Dynamical behaviour of electro-mechanical coupled problem

MEMS are very small devices in which electric as well as mechanical dynamics phenomena appear. Because of the microscopic scale, some strong coupling effects between the different physical fields appear, and some forces, which are negligible at macroscopic scales, have to be taken into account. In order to make a good design of these micro-systems, it is important to analyse the coupling between the electrical and mechanical fields. This paper concerns the modelling of the strong electromechanical coupling appearing in micro-electro-mechanical systems (MEMS). The finite element method (FEM) is used to perform dynamical analysis taking into account large mesh displacements. Analysing the vibration of microsystems is a fundamental issues in the design of a broad range of sensors and actuators.

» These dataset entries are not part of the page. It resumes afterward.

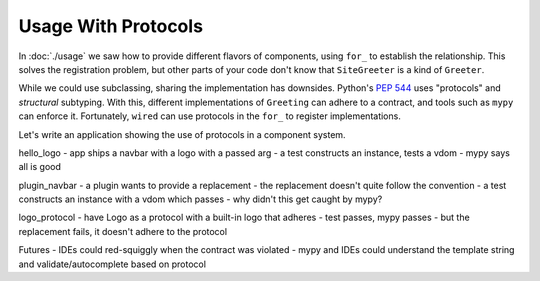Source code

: ====================
Usage With Protocols
====================

In :doc:`./usage` we saw how to provide different flavors of components, using ``for_`` to establish the relationship.
This solves the registration problem, but other parts of your code don't know that ``SiteGreeter`` is a kind of ``Greeter``.

While we could use subclassing, sharing the implementation has downsides.
Python's `PEP 544 <https://www.python.org/dev/peps/pep-0544/>`_ uses "protocols" and *structural* subtyping.
With this, different implementations of ``Greeting`` can adhere to a contract, and tools such as ``mypy`` can enforce it.
Fortunately, ``wired`` can use protocols in the ``for_`` to register implementations.

Let's write an application showing the use of protocols in a component system.

hello_logo
- app ships a navbar with a logo with a passed arg
- a test constructs an instance, tests a vdom
- mypy says all is good

plugin_navbar
- a plugin wants to provide a replacement
- the replacement doesn't quite follow the convention
- a test constructs an instance with a vdom which passes
- why didn't this get caught by mypy?

logo_protocol
- have Logo as a protocol with a built-in logo that adheres
- test passes, mypy passes
- but the replacement fails, it doesn't adhere to the protocol

Futures
- IDEs could red-squiggly when the contract was violated
- mypy and IDEs could understand the template string and validate/autocomplete based on protocol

The state of the art currently consists in using staggered procedures to compute quasi-static configurations based on the iteration between a structural model loaded by electrostatic forces and an electrostatic model defined on a domain following the deformation of the structure. Staggered iteration then leads to a static equilibrium position. Performing a perturbation analysis around the static equilibrium yields the electromechanical linearized stiffness needed for computing the eigenfrequencies. Obviously, performing the perturbation analysis to evaluate the tangent stiffness for every degree of freedom leads to very high computing costs and therefore onlythe tangent stiffness associated with presumed modes (typically some purely structural modes) are computed. Such a procedure can lead to important inaccuracies for designs where the electrostatic coupling is not quasi-uniform. In our work, we have developed a fully coupled electro-mechanical formulation that allows to find static equilibrium positions in a non-staggered way and which provides fully consistent tangent stiffness matrices for vibration analysis. The efficiency of the approach will be illustrated on modes of micro-electromechanical devices. The results obtained indicate that using this approach pull-in can be computed very accurately and at low computational cost. Also the coupled electromechanical modes obtained in the vicinity of equilibrium positions can be significantly different from the approximations obtained using a structural reduction at forehand. Numerical results are checked against analytical results where appropriate. The formulation developed for the strongly coupled electromechanical problem allows consistent vibration analysis of the system and yields more accurate vibration eigenmodes and frequencies than the classical staggered approaches.
A second interest of the coupled tangent matrix is the computation of the dynamical behaviour of the coupled problem when we apply suddenly a voltage to the electrodes. Even under the pull-in voltage, the overshoot of the dynamical response may reduce the distance between the plate so that the electric force becomes dominant and the plates stick together. This phenomenon is called the dynamical pull-in. We will also treat it in this research.